Activity:
Copy the line with "We helpen je graag met het samenstellen van" and all lines following it through the last line of the entries, exactly as written.

Transcribed page contents:
####
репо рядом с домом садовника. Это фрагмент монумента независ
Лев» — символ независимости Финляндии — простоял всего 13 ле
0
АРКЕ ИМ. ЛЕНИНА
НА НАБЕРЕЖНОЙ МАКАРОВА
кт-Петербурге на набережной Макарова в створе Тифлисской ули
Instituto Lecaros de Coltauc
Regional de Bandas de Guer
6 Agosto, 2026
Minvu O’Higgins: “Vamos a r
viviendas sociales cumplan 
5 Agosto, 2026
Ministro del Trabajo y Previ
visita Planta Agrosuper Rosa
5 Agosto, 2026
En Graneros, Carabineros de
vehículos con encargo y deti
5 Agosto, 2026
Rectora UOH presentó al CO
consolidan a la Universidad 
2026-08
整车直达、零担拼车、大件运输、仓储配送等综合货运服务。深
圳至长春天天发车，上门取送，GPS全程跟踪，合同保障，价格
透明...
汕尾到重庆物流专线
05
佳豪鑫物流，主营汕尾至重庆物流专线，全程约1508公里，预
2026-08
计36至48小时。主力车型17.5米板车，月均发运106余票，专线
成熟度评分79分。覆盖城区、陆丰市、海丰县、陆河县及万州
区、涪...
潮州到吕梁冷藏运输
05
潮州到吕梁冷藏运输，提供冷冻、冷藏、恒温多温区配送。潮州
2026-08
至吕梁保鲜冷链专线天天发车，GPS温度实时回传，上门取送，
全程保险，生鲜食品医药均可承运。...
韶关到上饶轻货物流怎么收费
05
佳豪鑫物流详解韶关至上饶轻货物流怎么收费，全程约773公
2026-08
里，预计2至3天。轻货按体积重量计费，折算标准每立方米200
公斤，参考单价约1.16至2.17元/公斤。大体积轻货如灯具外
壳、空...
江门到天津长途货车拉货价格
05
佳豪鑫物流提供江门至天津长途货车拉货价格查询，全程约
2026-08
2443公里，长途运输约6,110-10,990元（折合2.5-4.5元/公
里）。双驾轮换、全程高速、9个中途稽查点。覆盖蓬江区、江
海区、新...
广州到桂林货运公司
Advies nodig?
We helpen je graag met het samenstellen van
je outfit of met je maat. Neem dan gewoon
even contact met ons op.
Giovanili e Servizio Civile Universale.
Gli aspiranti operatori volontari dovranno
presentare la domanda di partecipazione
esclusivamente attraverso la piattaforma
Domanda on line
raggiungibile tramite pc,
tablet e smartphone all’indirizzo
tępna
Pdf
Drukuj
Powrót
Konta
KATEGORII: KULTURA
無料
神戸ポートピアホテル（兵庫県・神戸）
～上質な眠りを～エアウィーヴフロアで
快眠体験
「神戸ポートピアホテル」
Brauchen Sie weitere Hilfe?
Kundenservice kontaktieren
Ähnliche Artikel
####
Task result:
We helpen je graag met het samenstellen van
je outfit of met je maat. Neem dan gewoon
even contact met ons op.
Giovanili e Servizio Civile Universale.
Gli aspiranti operatori volontari dovranno
presentare la domanda di partecipazione
esclusivamente attraverso la piattaforma
Domanda on line
raggiungibile tramite pc,
tablet e smartphone all’indirizzo
tępna
Pdf
Drukuj
Powrót
Konta
KATEGORII: KULTURA
無料
神戸ポートピアホテル（兵庫県・神戸）
～上質な眠りを～エアウィーヴフロアで
快眠体験
「神戸ポートピアホテル」
Brauchen Sie weitere Hilfe?
Kundenservice kontaktieren
Ähnliche Artikel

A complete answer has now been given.